--- THE TASK ---
Present each line of the material below as a row in a Markdown table with the columns "Row" and "Line," numbering the rows in order and skipping blank lines. Omit the picture markers.

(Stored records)
↓↓↓
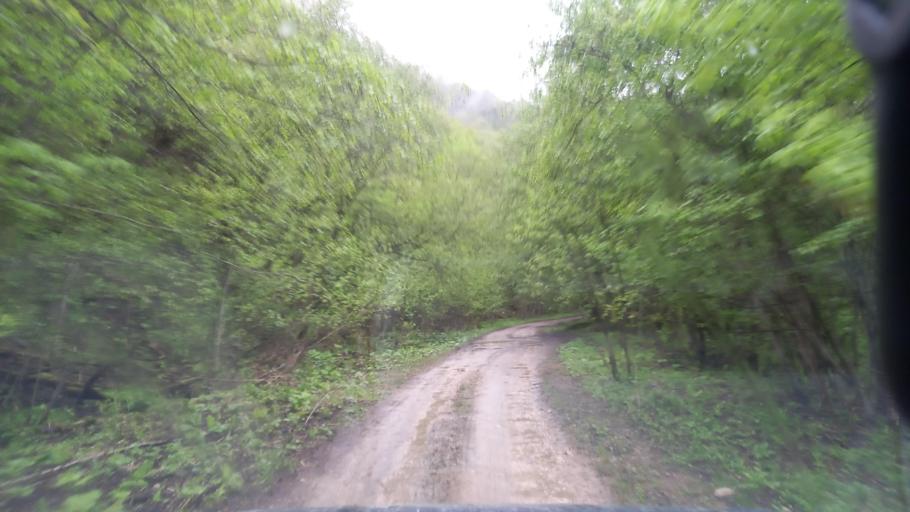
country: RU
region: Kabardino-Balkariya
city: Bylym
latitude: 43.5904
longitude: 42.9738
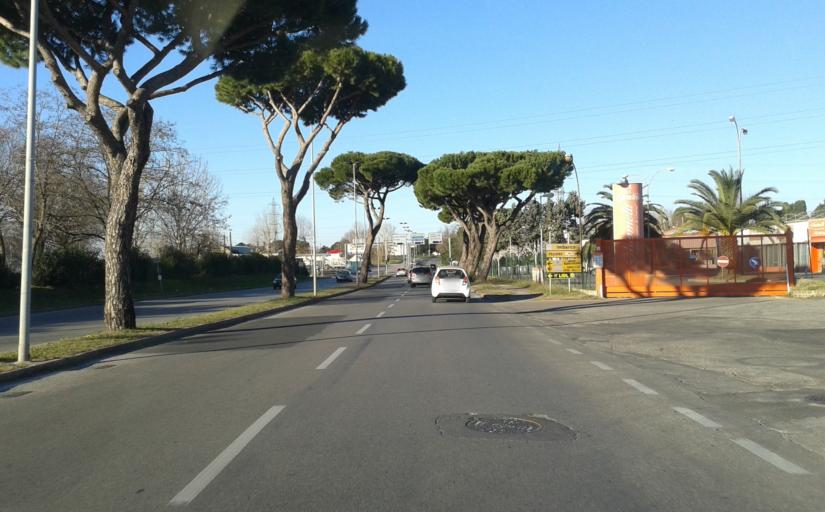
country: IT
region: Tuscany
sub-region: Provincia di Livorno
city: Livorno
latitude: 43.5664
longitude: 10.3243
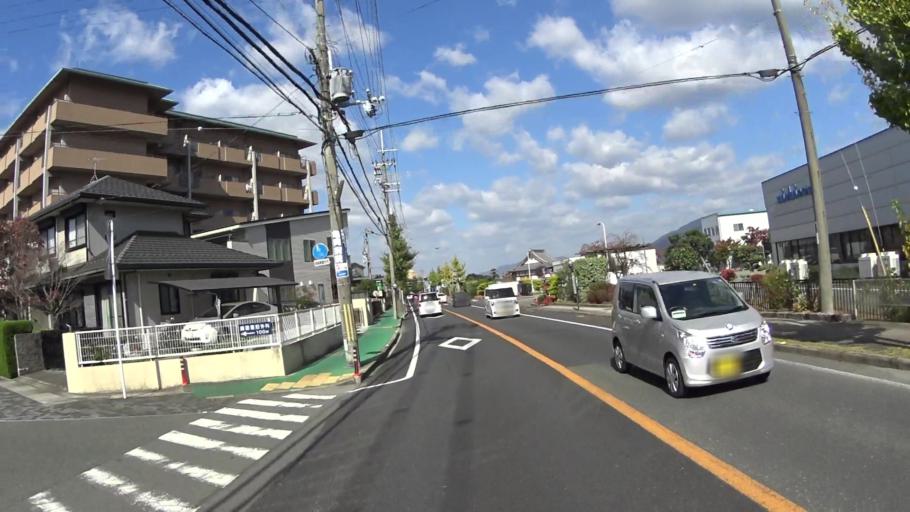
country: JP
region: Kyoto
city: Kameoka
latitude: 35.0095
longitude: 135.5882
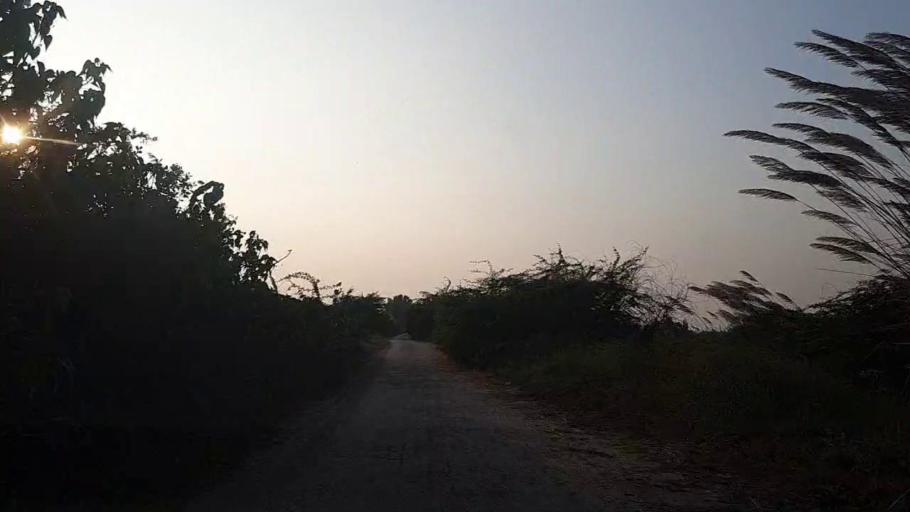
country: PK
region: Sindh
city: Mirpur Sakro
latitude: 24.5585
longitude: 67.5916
↑↑↑
--- EXERCISE SOLUTION ---
| Row | Line |
|---|---|
| 1 | country: RU |
| 2 | region: Kabardino-Balkariya |
| 3 | city: Bylym |
| 4 | latitude: 43.5904 |
| 5 | longitude: 42.9738 |
| 6 | country: IT |
| 7 | region: Tuscany |
| 8 | sub-region: Provincia di Livorno |
| 9 | city: Livorno |
| 10 | latitude: 43.5664 |
| 11 | longitude: 10.3243 |
| 12 | country: JP |
| 13 | region: Kyoto |
| 14 | city: Kameoka |
| 15 | latitude: 35.0095 |
| 16 | longitude: 135.5882 |
| 17 | country: PK |
| 18 | region: Sindh |
| 19 | city: Mirpur Sakro |
| 20 | latitude: 24.5585 |
| 21 | longitude: 67.5916 |